GERECHTSHOF 's-HERTOGENBOSCH
Team familie- en jeugdrecht
Uitspraak : 13 juni 2024
Zaaknummer : 200.335.934/01
Zaaknummer eerste aanleg : C/02/405429 FA RK 23-257
in de zaak in hoger beroep van:
[de moeder],
wonende te [woonplaats] ,
verzoekster in hoger beroep,
hierna te noemen: de moeder,
advocaat: mr. J.A.M. van Weely,
tegen
[de man],
wonende te [woonplaats] ,
verweerder in hoger beroep,
hierna te noemen: de man
,
advocaat: mr. W.C.G.M. van Hoof.
Als belanghebbende merkt het hof aan:
mr. G.H.M. van Laarhoven,
advocaat, kantoorhoudende te Tilburg,
in de hoedanigheid van bijzondere curator over de minderjarige:
[minderjarige 1], geboren op [geboortedatum] 2021 te [geboorteplaats] ,
hierna te noemen: [minderjarige 1] ,
als zodanig benoemd bij beschikking van dit hof van 11 april 2024.
In zijn hoedanigheid als omschreven in artikel 810 van het Wetboek van Burgerlijke Rechtsvordering is in de procedure gekend:
de Raad voor de Kinderbescherming,
hierna te noemen: de raad.

5.De beschikking d.d. 11 april 2024

Bij (tussen)beschikking van 11 april 2024 heeft het hof op de voet van art. 1:212 van het Burgerlijk Wetboek (BW) mr. G.H.M. van Laarhoven benoemd tot bijzondere curator over [minderjarige 1] en voor het overige iedere beslissing aangehouden.

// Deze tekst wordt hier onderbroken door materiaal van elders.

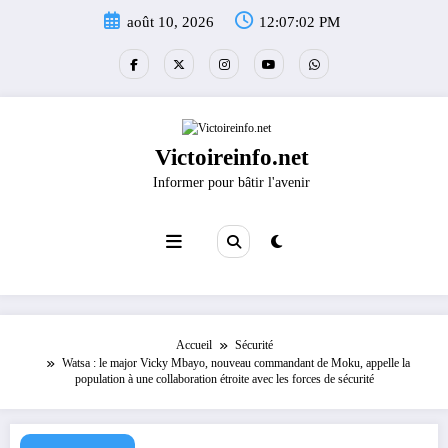
Aller
août 10, 2026
12:07:02 PM
au
contenu
Victoireinfo.net
Informer pour bâtir l'avenir
Accueil
Sécurité
Watsa : le major Vicky Mbayo, nouveau commandant de Moku, appelle la
population à une collaboration étroite avec les forces de sécurité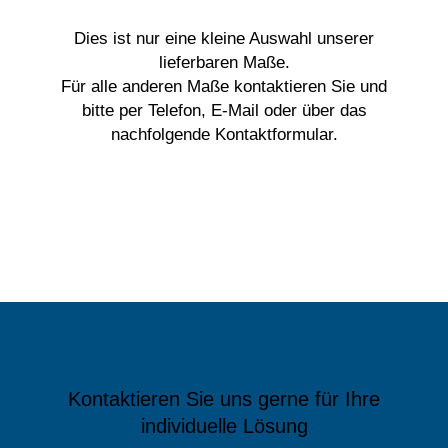
Schrauben
Dies ist nur eine kleine Auswahl unserer
mit
lieferbaren Maße.
3/8
Für alle anderen Maße kontaktieren Sie und
bitte per Telefon, E-Mail oder über das
Zoll
nachfolgende Kontaktformular.
Antrieb,
Ausführung
mit
Lackschutz
quantity
Sie finden nicht, was Sie
suchen?
Kontaktieren Sie uns gerne für Ihre
individuelle Lösung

6.Het verdere verloop van het geding in hoger beroep

6.1.
De mondelinge behandeling heeft plaatsgevonden op 8 mei 2024. Bij die gelegenheid zijn gehoord:
- de moeder, bijgestaan door mr. Van Weely;
- de man, bijgestaan door mr. Van Hoof;
- de bijzondere curator;
- de raad, vertegenwoordigd door [vertegenwoordiger van de raad] .
6.2.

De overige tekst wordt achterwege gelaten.